Aim of the exercise - Copy word for word the part of the listing that opens at its start and closes with the line containing "on June 5, 2023", both ends included. Leave the pictures out of your copy.

Dataset entries -
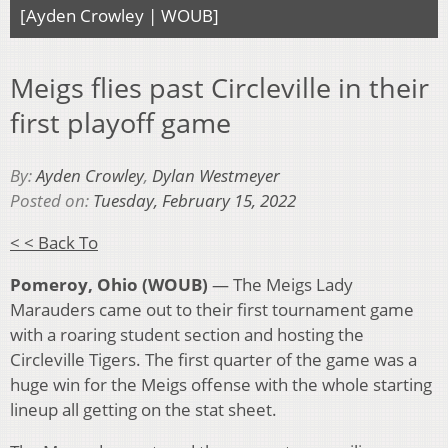
[Ayden Crowley | WOUB]
Meigs flies past Circleville in their
first playoff game
By:
Ayden Crowley
,
Dylan Westmeyer
Posted on:
Tuesday, February 15, 2022
< < Back To
Pomeroy, Ohio (WOUB)
— The Meigs Lady
Marauders came out to their first tournament game
with a roaring student section and hosting the
Circleville Tigers. The first quarter of the game was a
huge win for the Meigs offense with the whole starting
lineup all getting on the stat sheet.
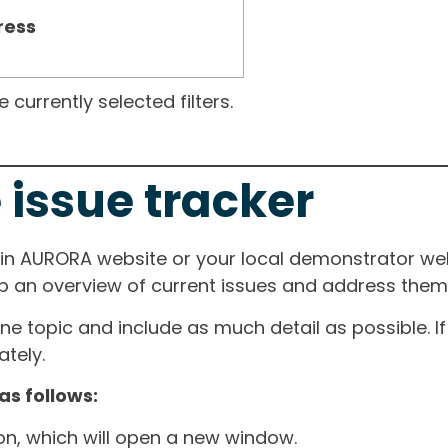
ress
currently selected filters.
 issue tracker
ain AURORA website or your local demonstrator web
ep an overview of current issues and address them i
one topic and include as much detail as possible. 
tely.
as follows:
ton, which will open a new window.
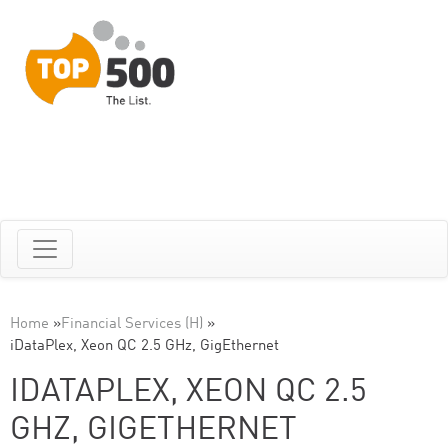
Home
»
Financial Services (H)
»
iDataPlex, Xeon QC 2.5 GHz, GigEthernet
IDATAPLEX, XEON QC 2.5
GHZ, GIGETHERNET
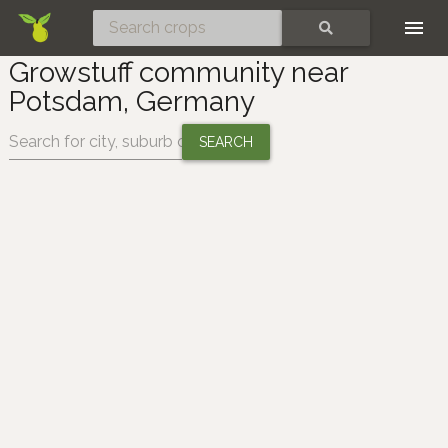
Skip
SEARCH
Growstuff community near
Potsdam, Germany
Change location:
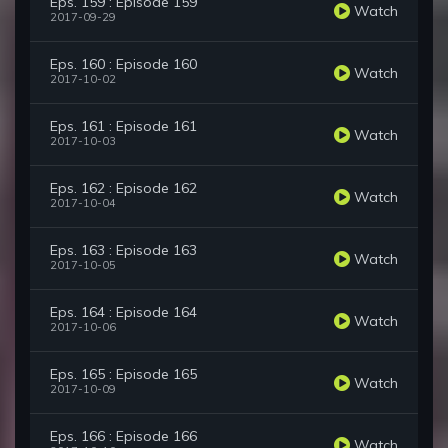
Eps. 159 : Episode 159
Watch
2017-09-29
Eps. 160 : Episode 160
Watch
2017-10-02
Eps. 161 : Episode 161
Watch
2017-10-03
Eps. 162 : Episode 162
Watch
2017-10-04
Eps. 163 : Episode 163
Watch
2017-10-05
Eps. 164 : Episode 164
Watch
2017-10-06
Eps. 165 : Episode 165
Watch
2017-10-09
Eps. 166 : Episode 166
Watch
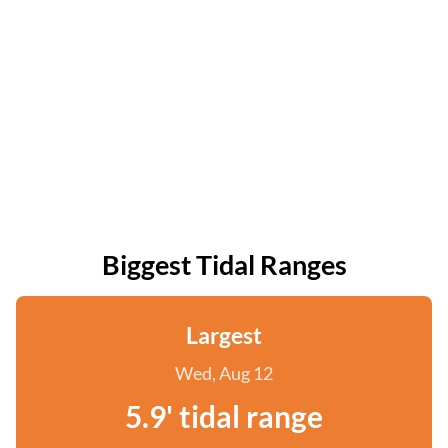
Biggest Tidal Ranges
Largest
Wed, Aug 12
5.9' tidal range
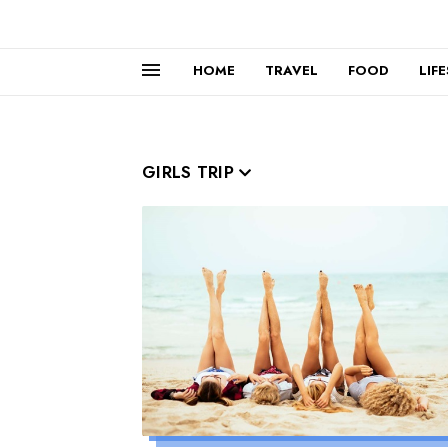
HOME
TRAVEL
FOOD
LIF
GIRLS TRIP
Read more »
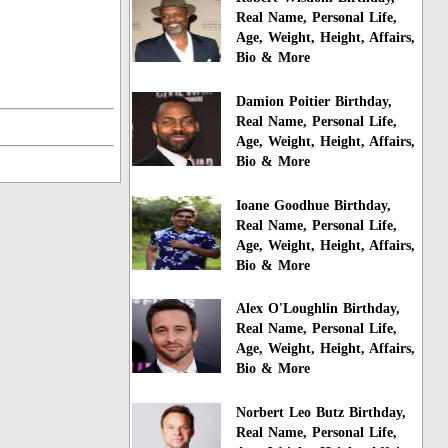
Real Name, Personal Life,
Age, Weight, Height, Affairs,
Bio & More
Damion Poitier Birthday,
Real Name, Personal Life,
Age, Weight, Height, Affairs,
Bio & More
Ioane Goodhue Birthday,
Real Name, Personal Life,
Age, Weight, Height, Affairs,
Bio & More
Alex O'Loughlin Birthday,
Real Name, Personal Life,
Age, Weight, Height, Affairs,
Bio & More
Norbert Leo Butz Birthday,
Real Name, Personal Life,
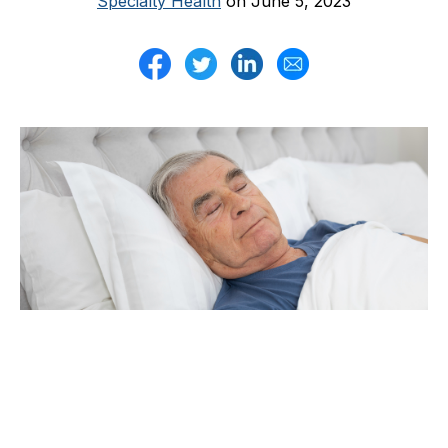
Specialty Health
on June 5, 2023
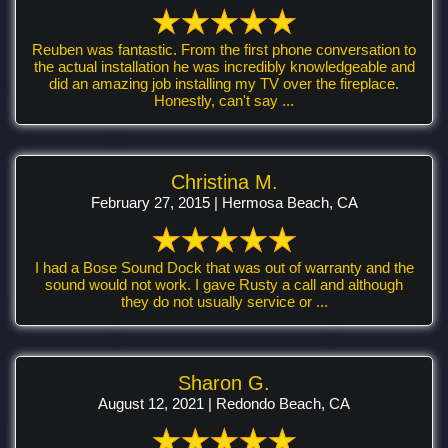
Reuben was fantastic. From the first phone conversation to
the actual installation he was incredibly knowledgeable and
did an amazing job installing my TV over the fireplace.
Honestly, can't say ...
Christina M.
February 27, 2015 | Hermosa Beach, CA
I had a Bose Sound Dock that was out of warranty and the
sound would not work. I gave Rusty a call and although
they do not usually service or ...
Sharon G.
August 12, 2021 | Redondo Beach, CA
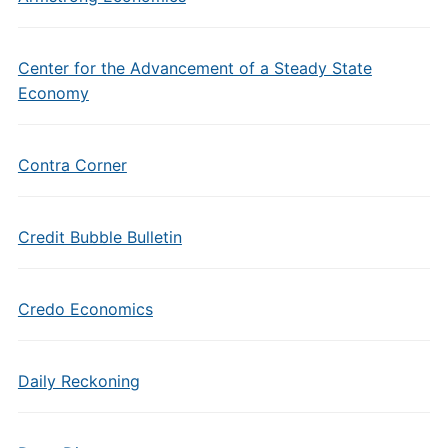
Center for the Advancement of a Steady State
Economy
Contra Corner
Credit Bubble Bulletin
Credo Economics
Daily Reckoning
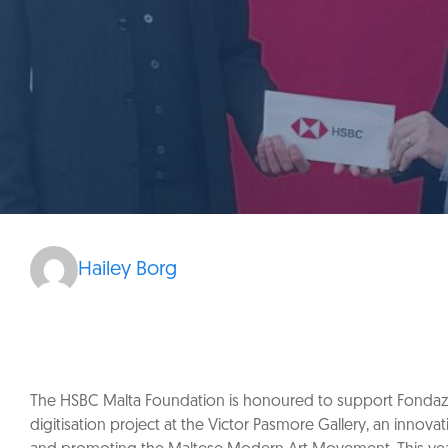
Hailey Borg
The HSBC Malta Foundation is honoured to support Fondazzj
digitisation project at the Victor Pasmore Gallery, an innova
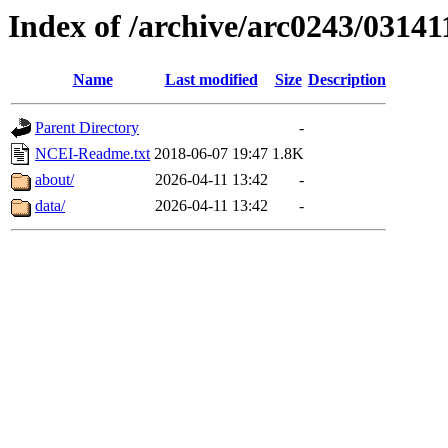
Index of /archive/arc0243/03141
Name
Last modified
Size
Description
Parent Directory
-
NCEI-Readme.txt
2018-06-07 19:47
1.8K
about/
2026-04-11 13:42
-
data/
2026-04-11 13:42
-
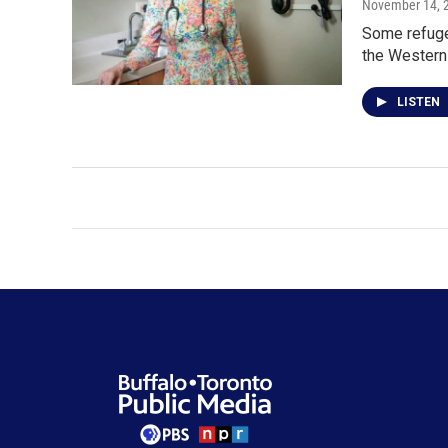
November 14, 
Some refuge
the Western
LISTEN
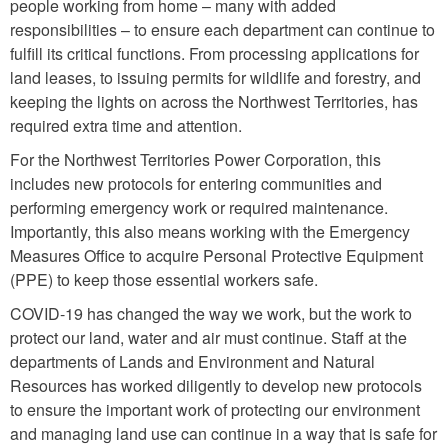
people working from home – many with added
responsibilities – to ensure each department can continue to
fulfill its critical functions. From processing applications for
land leases, to issuing permits for wildlife and forestry, and
keeping the lights on across the Northwest Territories, has
required extra time and attention.
For the Northwest Territories Power Corporation, this
includes new protocols for entering communities and
performing emergency work or required maintenance.
Importantly, this also means working with the Emergency
Measures Office to acquire Personal Protective Equipment
(PPE) to keep those essential workers safe.
COVID-19 has changed the way we work, but the work to
protect our land, water and air must continue. Staff at the
departments of Lands and Environment and Natural
Resources has worked diligently to develop new protocols
to ensure the important work of protecting our environment
and managing land use can continue in a way that is safe for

Solved problem -
[Ayden Crowley | WOUB]
Meigs flies past Circleville in their
first playoff game
By:
Ayden Crowley
,
Dylan Westmeyer
Posted on:
Tuesday, February 15, 2022
< < Back To
Pomeroy, Ohio (WOUB)
— The Meigs Lady
Marauders came out to their first tournament game
with a roaring student section and hosting the
Circleville Tigers. The first quarter of the game was a
huge win for the Meigs offense with the whole starting
lineup all getting on the stat sheet.
ress
currently selected filters.
 issue tracker
ain AURORA website or your local demonstrator web
ep an overview of current issues and address them i
one topic and include as much detail as possible. 
tely.
as follows:
ton, which will open a new window.
Home
»
Financial Services (H)
»
iDataPlex, Xeon QC 2.5 GHz, GigEthernet
IDATAPLEX, XEON QC 2.5
GHZ, GIGETHERNET
Skip
SEARCH
Growstuff community near
Potsdam, Germany
Change location:
Eps. 159 : Episode 159
Watch
2017-09-29
Eps. 160 : Episode 160
Watch
2017-10-02
Eps. 161 : Episode 161
Watch
2017-10-03
Eps. 162 : Episode 162
Watch
2017-10-04
Eps. 163 : Episode 163
Watch
2017-10-05
Eps. 164 : Episode 164
Watch
2017-10-06
Eps. 165 : Episode 165
Watch
2017-10-09
Eps. 166 : Episode 166
Watch
Biggest Tidal Ranges
Largest
Wed, Aug 12
5.9' tidal range
HOME
TRAVEL
FOOD
LIF
GIRLS TRIP
Read more »
Real Name, Personal Life,
Age, Weight, Height, Affairs,
Bio & More
Damion Poitier Birthday,
Real Name, Personal Life,
Age, Weight, Height, Affairs,
Bio & More
Ioane Goodhue Birthday,
Real Name, Personal Life,
Age, Weight, Height, Affairs,
Bio & More
Alex O'Loughlin Birthday,
Real Name, Personal Life,
Age, Weight, Height, Affairs,
Bio & More
Norbert Leo Butz Birthday,
Real Name, Personal Life,
Specialty Health
on June 5, 2023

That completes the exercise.